Hallo, i am looking for ways to speed up filewalkers for GC and Space used on many Windows nodes.
I know its about iops and the following can be done:
Db on ssd
Log on ssd
No file indexing on drive
What else tho?
I have a spare and brand new 2tb 2.5 SSD from a used machine I bought. I might sell it but wanted to know if anyone has added caching to windows nodes to speed up things?
I also got many 120-500gb ssd and nvme, so if 2tb is not needed then I can sell it and use less.
Thanks in advance
There’s a new metadata caching layer coming that you should be able to try soon. But I’m not familiar with many options on Window: I know I’ve seen a few SNOs mention PrimoCache: maybe search for their threads?
If you have any nodes on Linux try using your SSD with ZFS: either as a metadata-only L2ARC (for a single device) or as a metadata special device (if you can create a mirror).
FAT16 under Linux? Are you a beta tester or do you want to have an extraordinary experience?
(that’s was an almost joke).
Sorry but you are hijacked a Windows NTFS thread…
as i have said before, a Microsoft Drive Optimizer - Wikipedia is a magic wand. Theres simply nothing else what can help, if windows plays stupid. Not any defragmentations, nor any stupid 3rd party programs, not a cache, nothing will replace, what windows suppose to do on its own. And this tool unlocks it.
Press “analyze”, it can unlock drives hidden powers (actually window’s hidden powers).
Do the test before and after on storj’s blob folder, “right click → properties”. if it counts files same slow, restart the pc, and do the analyze again.
This effect is lost every restart or disk dismount, so You have to redo it, but its worth it, it makes filewalker runs x times faster, on bare metal for sure.
All good no offense meant
I just put/linked it here because of a reference to this thread related to the access time settings and tought it may help someone else who is coming down the same way (independent of the OS). But ill stop hijacking the thread, sorry about that.
We need more power Scotty! It’s just a f#ing cache - not a miracle Jim! When you run any analysis on a disk in windows, or access files Windows caches, similar to linux. That’s all, no miracle. It’s not a pirority cache unless you know how to set it, windows will naturally evict the cache when not in use, and memory needed for other normal operations on a basis of popularity/re-access. If you don’t have the memory available, you simply don’t have the memory. It will eventually evict everything - within minutes or hours, depending on how much ram you have and config of the OS. So where are you left? having to re-read the files again in order to cache them again. So there’s really no advantage, except that you’re basically sequentially reading the fat vs. randomly reading it - for momentary gains. It only depends on your memory use - rather non-starvation, that lets it stay in ram. Older versions it became a big problem on servers, as it aggressively kept too much file cache and would not evict non-addressed files, thus severely hampering applications regularly trying to live there lives and bogging down servers. So in summary it’s not just a first in, first out cache, it trys to manage it dynamically.
Just get more ram.
Next re-boot, even for servers - it’ll have to ingest it all again, unless you figure out how to prepopulate it by purposeful cache structuring or use persistent memory.

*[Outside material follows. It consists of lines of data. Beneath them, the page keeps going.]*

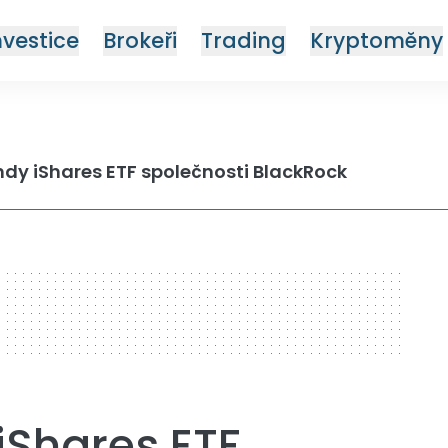
nvestice
Brokeři
Trading
Kryptoměny
ondy iShares ETF společnosti BlackRock
iShares ETF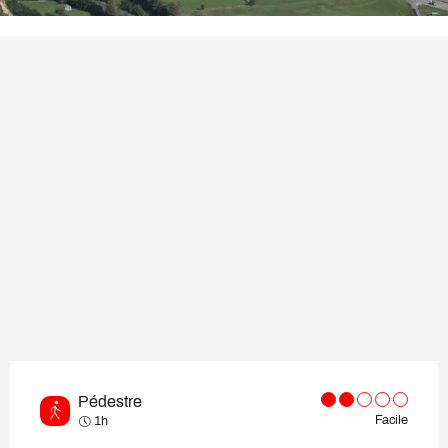
Pédestre
Facile
1h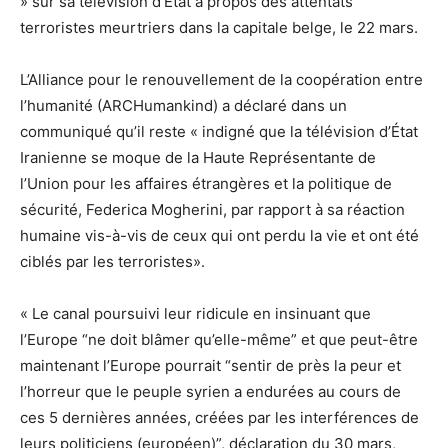
» sur sa télévision d’État à propos des attentats
terroristes meurtriers dans la capitale belge, le 22 mars.
L’Alliance pour le renouvellement de la coopération entre
l’humanité (ARCHumankind) a déclaré dans un
communiqué qu’il reste « indigné que la télévision d’État
Iranienne se moque de la Haute Représentante de
l’Union pour les affaires étrangères et la politique de
sécurité, Federica Mogherini, par rapport à sa réaction
humaine vis-à-vis de ceux qui ont perdu la vie et ont été
ciblés par les terroristes».
« Le canal poursuivi leur ridicule en insinuant que
l’Europe “ne doit blâmer qu’elle-même” et que peut-être
maintenant l’Europe pourrait “sentir de près la peur et
l’horreur que le peuple syrien a endurées au cours de
ces 5 dernières années, créées par les interférences de
leurs politiciens (européen)”, déclaration du 30 mars,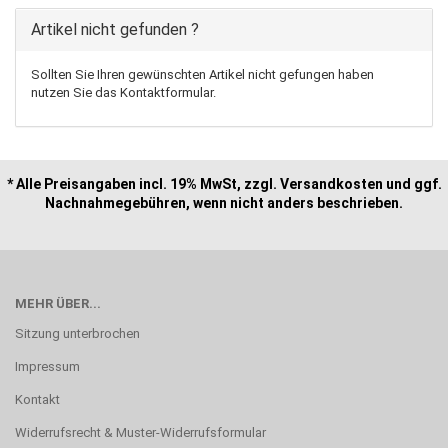
Artikel nicht gefunden ?
Sollten Sie Ihren gewünschten Artikel nicht gefungen haben
nutzen Sie das Kontaktformular.
* Alle Preisangaben incl. 19% MwSt, zzgl. Versandkosten und ggf.
Nachnahmegebühren, wenn nicht anders beschrieben.
MEHR ÜBER...
Sitzung unterbrochen
Impressum
Kontakt
Widerrufsrecht & Muster-Widerrufsformular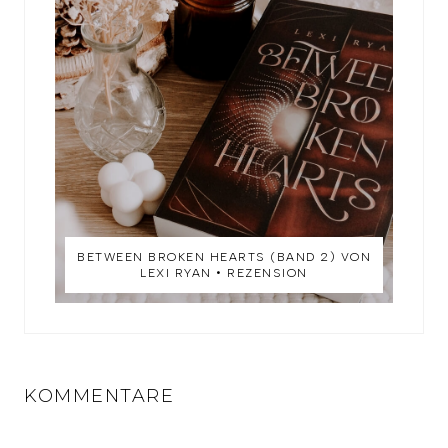
BETWEEN BROKEN HEARTS (BAND 2) VON
LEXI RYAN • REZENSION
KOMMENTARE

It’s not an Optimize, it’s an Analyze. What is this command do - it’s walking over MFT and load it to the memory cache (to analyze, is the defragmentation required or not), if then a filewalker started, it will be much faster. However, as soon as files becomes less used, the cache would start to expire. For example, if the node would be stopped for several hours likely the magic effect of Analyze will disappear (cache would likely be cleared). Of course the reboot would clear the cache too, the same would happen if you unmount a disk.
The Optimize will do an actual defragmentation, so its effect is more persistent.
funny i didn’t notice any gains in used RAM during or after the “Analyze”.
Also my VM has like 4GB of ram, and the MFT of all those milions of storj files is way above that (it was some double digit GB’s, the MFT alone, of a full 4TB disk (and 14TB disk MFT is 66GB for example, thats what UltraDefrag 7.14 is showing me))
So i don’t know what it does, but the whole used-space filewalker was able to finish in 1h after that.
And before it was like 6-7 days.
(Windows 10 pro, and disk formatted under win10pro too,
might not work if disk was formatted under win 7)
This is interesting results. But also you should not have a load, or use a non-lazy filewalker to compare before and after, otherwise it would also depends on what other things the node is doing.
im talking only about windows Drive optimizer’s “analyze”. No storj node was online during that. (was off). Im just questioning what exactly this windows tool is doing, and its usage of RAM is low.